Friday, November 22, 2019

If At First You Don't Succeed... (Brick Mortar)

Before I decided to use a couple of Bill Maguire's structures as the industries in East Berlin, I'd been working on scratchbuilding an approximation of Stanley Chemical using Walther's modular brick wall sections (click here for more on that). But that project got bogged down as I tried to come up with an effective, foolproof, and repeatable method for finishing the brick - specifically, dealing with the mortar lines.

Turns out, the last time I posted about this was way back in May(!). I started by trying an acrylic wash as I did with Ballantine's, using craft paint this time (instead of Polly Scale paint), and a couple of different application techniques. Unfortunately, none of them really gave me the effect I was looking for, so I put the project on the back burner - for a few months, as it turned out.
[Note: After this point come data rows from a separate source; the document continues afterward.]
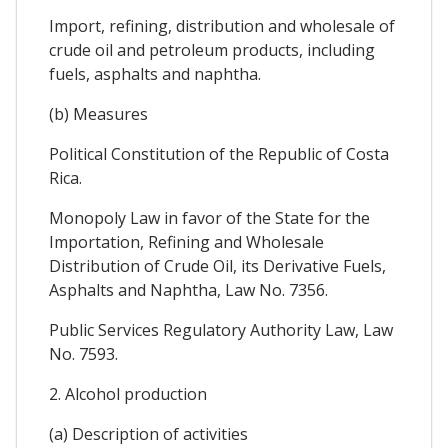
Import, refining, distribution and wholesale of
crude oil and petroleum products, including
fuels, asphalts and naphtha.
(b) Measures
Political Constitution of the Republic of Costa
Rica.
Monopoly Law in favor of the State for the
Importation, Refining and Wholesale
Distribution of Crude Oil, its Derivative Fuels,
Asphalts and Naphtha, Law No. 7356.
Public Services Regulatory Authority Law, Law
No. 7593.
2. Alcohol production
(a) Description of activities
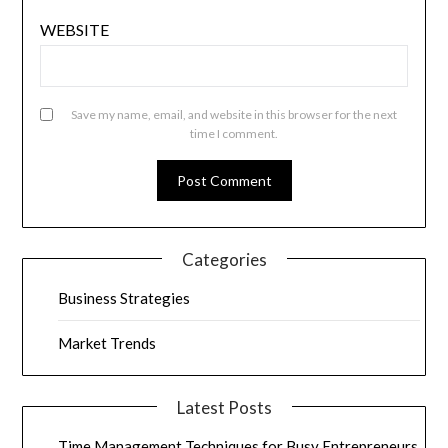
WEBSITE
Save my name, email, and website in this browser for the next
time I comment.
Categories
Business Strategies
Market Trends
Latest Posts
Time Management Techniques for Busy Entrepreneurs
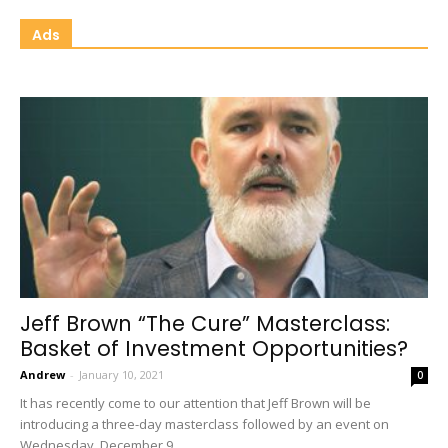
Ads
Jeff Brown “The Cure” Masterclass:
Basket of Investment Opportunities?
Andrew
-
January 10, 2021
0
It has recently come to our attention that Jeff Brown will be
introducing a three-day masterclass followed by an event on
Wednesday, December 9...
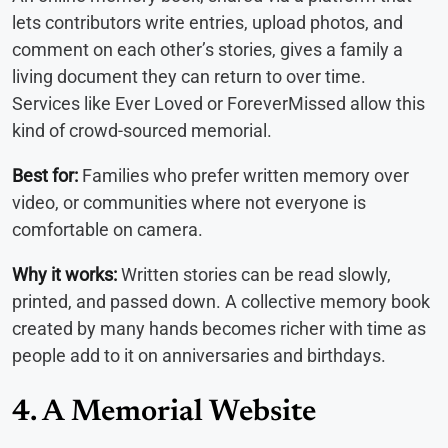
lets contributors write entries, upload photos, and
comment on each other’s stories, gives a family a
living document they can return to over time.
Services like Ever Loved or ForeverMissed allow this
kind of crowd-sourced memorial.
Best for:
Families who prefer written memory over
video, or communities where not everyone is
comfortable on camera.
Why it works:
Written stories can be read slowly,
printed, and passed down. A collective memory book
created by many hands becomes richer with time as
people add to it on anniversaries and birthdays.
4. A Memorial Website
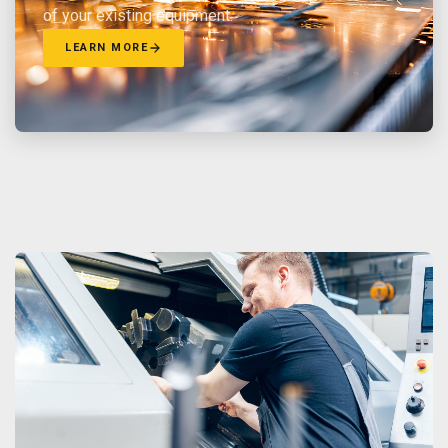
of your existing equipment.
LEARN MORE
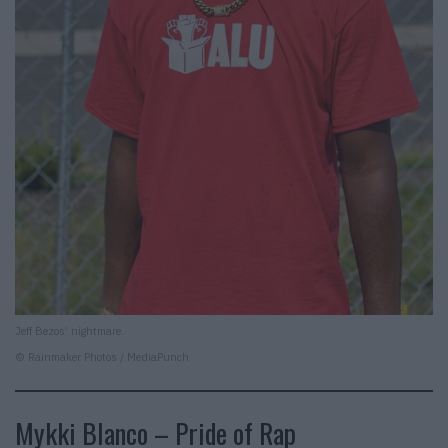
Jeff Bezos’ nightmare.
© Rainmaker Photos / MediaPunch
Mykki Blanco – Pride of Rap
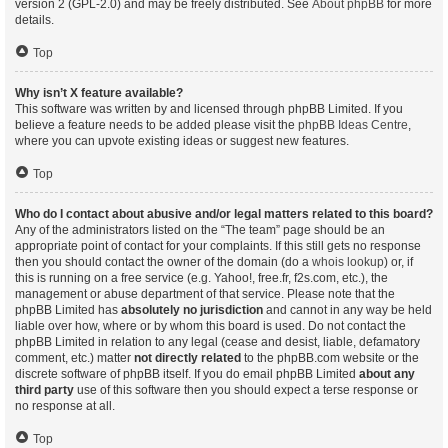
version 2 (GPL-2.0) and may be freely distributed. See
About phpBB
for more
details.
Top
Why isn’t X feature available?
This software was written by and licensed through phpBB Limited. If you
believe a feature needs to be added please visit the
phpBB Ideas Centre
,
where you can upvote existing ideas or suggest new features.
Top
Who do I contact about abusive and/or legal matters related to this board?
Any of the administrators listed on the “The team” page should be an
appropriate point of contact for your complaints. If this still gets no response
then you should contact the owner of the domain (do a
whois lookup
) or, if
this is running on a free service (e.g. Yahoo!, free.fr, f2s.com, etc.), the
management or abuse department of that service. Please note that the
phpBB Limited has
absolutely no jurisdiction
and cannot in any way be held
liable over how, where or by whom this board is used. Do not contact the
phpBB Limited in relation to any legal (cease and desist, liable, defamatory
comment, etc.) matter
not directly related
to the phpBB.com website or the
discrete software of phpBB itself. If you do email phpBB Limited
about any
third party
use of this software then you should expect a terse response or
no response at all.
Top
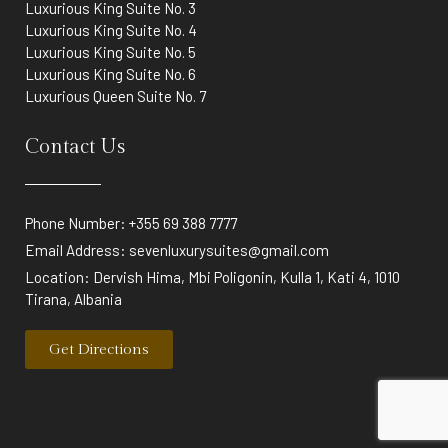
Luxurious King Suite No. 3
Luxurious King Suite No. 4
Luxurious King Suite No. 5
Luxurious King Suite No. 6
Luxurious Queen Suite No. 7
Contact Us
Phone Number: +355 69 388 7777
Email Address:
sevenluxurysuites@gmail.com
Location: Dervish Hima, Mbi Poligonin, Kulla 1, Kati 4, 1010
Tirana, Albania
Get Directions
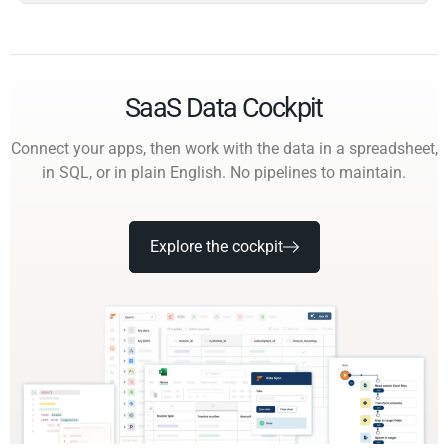
SaaS Data Cockpit
Connect your apps, then work with the data in a spreadsheet,
in SQL, or in plain English. No pipelines to maintain.
Explore the cockpit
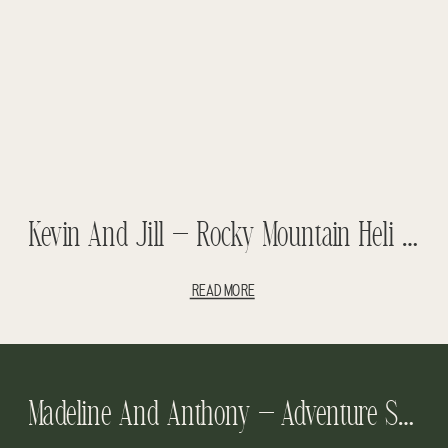
Kevin And Jill – Rocky Mountain Heli Wedding – Abraham Lake Wedding
READ MORE
Madeline And Anthony – Adventure Session – Emerald Lake Lodge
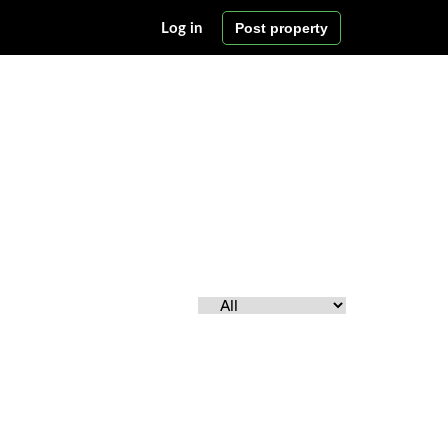
Post property
Log in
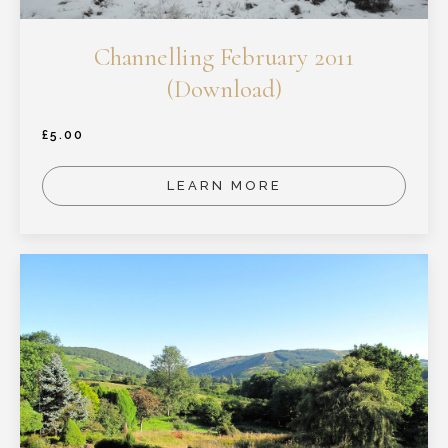
Channelling February 2011
(Download)
£
5.00
LEARN MORE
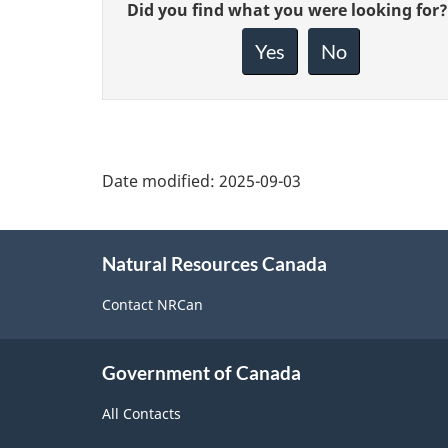
Give
Did you find what you were looking for?
feedback
about
Yes
No
this
page
Date modified:
2025-09-03
About
Natural Resources Canada
this
site
Contact NRCan
Government of Canada
All Contacts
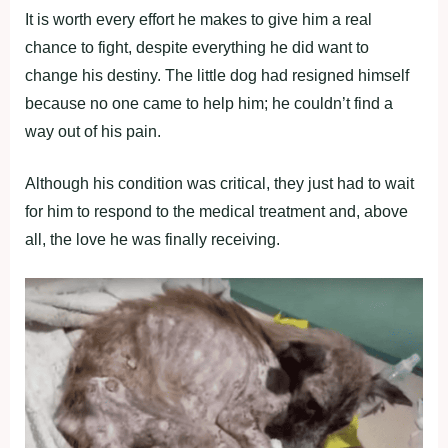
It is worth every effort he makes to give him a real
chance to fight, despite everything he did want to
change his destiny. The little dog had resigned himself
because no one came to help him; he couldn’t find a
way out of his pain.
Although his condition was critical, they just had to wait
for him to respond to the medical treatment and, above
all, the love he was finally receiving.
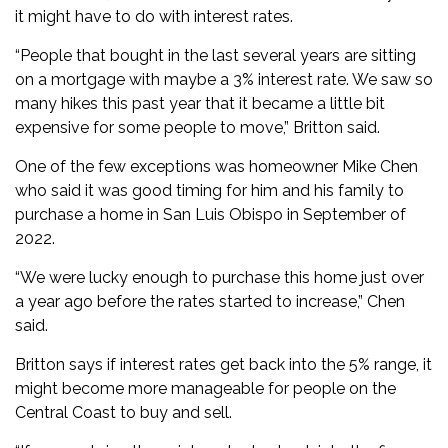
it might have to do with interest rates.
“People that bought in the last several years are sitting
on a mortgage with maybe a 3% interest rate. We saw so
many hikes this past year that it became a little bit
expensive for some people to move,” Britton said.
One of the few exceptions was homeowner Mike Chen
who said it was good timing for him and his family to
purchase a home in San Luis Obispo in September of
2022.
“We were lucky enough to purchase this home just over
a year ago before the rates started to increase,” Chen
said.
Britton says if interest rates get back into the 5% range, it
might become more manageable for people on the
Central Coast to buy and sell.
I picked the project up again with a "do over" - as in, I just sprayed the castings with a fresh coat of red paint and started again with the experimenting. This time with some spackling...

In some small areas, this ended up being an "ok" technique, but still ended up making the walls much too light with mortar/spackle all over the faces of the brick no matter what I did to try and remove it.

I thought maybe I'd start over yet again, this time spraying a gloss coat over the red - figuring part of my problem was mortar getting caught and drying up in the microscopic "pores" of the flat finish. But while I contemplated that, I decided set the craft paint and spackle aside and try some oil paint...

No gloss coat needed - the oil paint is easy to remove even from a matte finish . . .

I tried it out on a spare chimney (above) and here it is on a section of wall next to the section I did with acrylic wash (oil paint on the left, acrylic on the right, in case you were wondering...)

Now, admittedly, I should have used a gray color rather than white, and will definitely try that next time.

Other than how easy it was to remove it from the brick faces, the other thing I noticed about the oil paint is that it takes a LOOONG time to dry. The little bit above was still not completely dried through even after a few days.

I also have never worked with oil paint, so am not at all sure how it will react to subsequent weathering/finishing methods (how will alcohol & india ink washes affect it, for example?)

And, in addition to using a gray-er color for the mortar and definitely weathering the walls over all, I'll probably try and highlight/distinguish some of the bricks with these colored pencils.

I still haven't decided whether to continue with this oil paint technique or try something different. In the meantime, I decided to strip the walls I've been practicing on (soaked in Simple Green for a week) and start over.

As they say.... "if at first you don't succeed, try, try (and try) again..."


  1. I weather my freight cars with oil paint, and give them 2-3 weeks to dry just to be safe.

    1. Ah - that's a good long time. Do you worry about anything you add on top of the oil paint? Anything to avoid?

  2. The same approach with unthinned acrylics works just as well.

  3. Once the oils are dry they should be pretty bulletproof. I wouldn't scrub anything over it but it should take washes or paint nicely.